Hazaras is a minority not only in Pakistan but also in Sunni Afghanistan. Since they are Ahle-Thasih their number gets assimilated in Shiite Iran. However, their distinctive Mongolian features make them conveniently identifiable making them easy target of sectarian killers in Pakistan and Afghanistan. Our down ward slide to sectarianism and ethnic poolitics began when the secular vision of the founder of Pakistan—Quaid-e-Azam Mohammad Ali Jinnah —a Shiite— was tainted by the West Pakistani Power Troika and replaced with the concept of garrison state backed by feudal class and obscurantist forces who had opposed MAJ. It took its demonise proportion with the advent of ‘Mard-e- Momin’ General Ziaul Haq ordained by his divinity to play Messiah.
General ZIA’s ten-year long oppressive rule allowed targeted killings of Hazaras and of other Shias as if he had given a licence to a systematic program of Shias and democratic forces in the country. Except brief spurts of democratic rule under martyred Benazir Bhutto’s two cut short tenures, the treatment of Hazaras has been much more of the same.

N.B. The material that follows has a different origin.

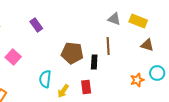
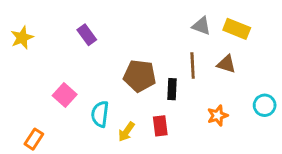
brown triangle: (147, 45) -> (226, 64), moved
pink square: (13, 57) -> (65, 95), moved
orange star: (137, 80) -> (218, 116), moved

Unfortunately ever since PTI government Hazara killings have become more ominous.
The other day the prominent columnist and TV anchor Najam Sethi in his TV programme rightly linked our overall malaise to the fact that we have not ceased to be National Security State and not given up our brotherhood with the militant non-security actors. Indeed, the way we side with the internationally declared pariahs such as JuD’s Hafiz Saeed and JeM’s Maulana Masood Azhar makes our policy of running with the hare and hunting with the hounds a thorn in the eye of international community making us outcast and a suspect involved in terrorism despite our sacrifices in men and material in fighting extremism.
During the tenure of President General Pervez Musharraf his one time Interior Minister Moinuddin Haider set himself seriously on the task of de-weaponisation of the country to eliminate lawlessness. He tried rightly earnestly but various compulsions came in his way. However, he did succeed in ascertaining the numbers of weapons possessed by individuals. It was in millions and quite a large number of lethal bores were among them. Not only that, he could not frame an operational procedure to defang individuals who were given a right to keep arms to satisfy their tribal egos in KP, Balochistan and tribal areas. As a result of Musharraf regime’s deliberate failure and increasing influence of Sunni religious leaders like Lainbaik and their armed organisations Pakistan’s civilian population has become most vulnerable to armed sectarian gangs and non state actors.
(The author is the former High Commissioner of Pakistan to the UK and a veteran journalist.)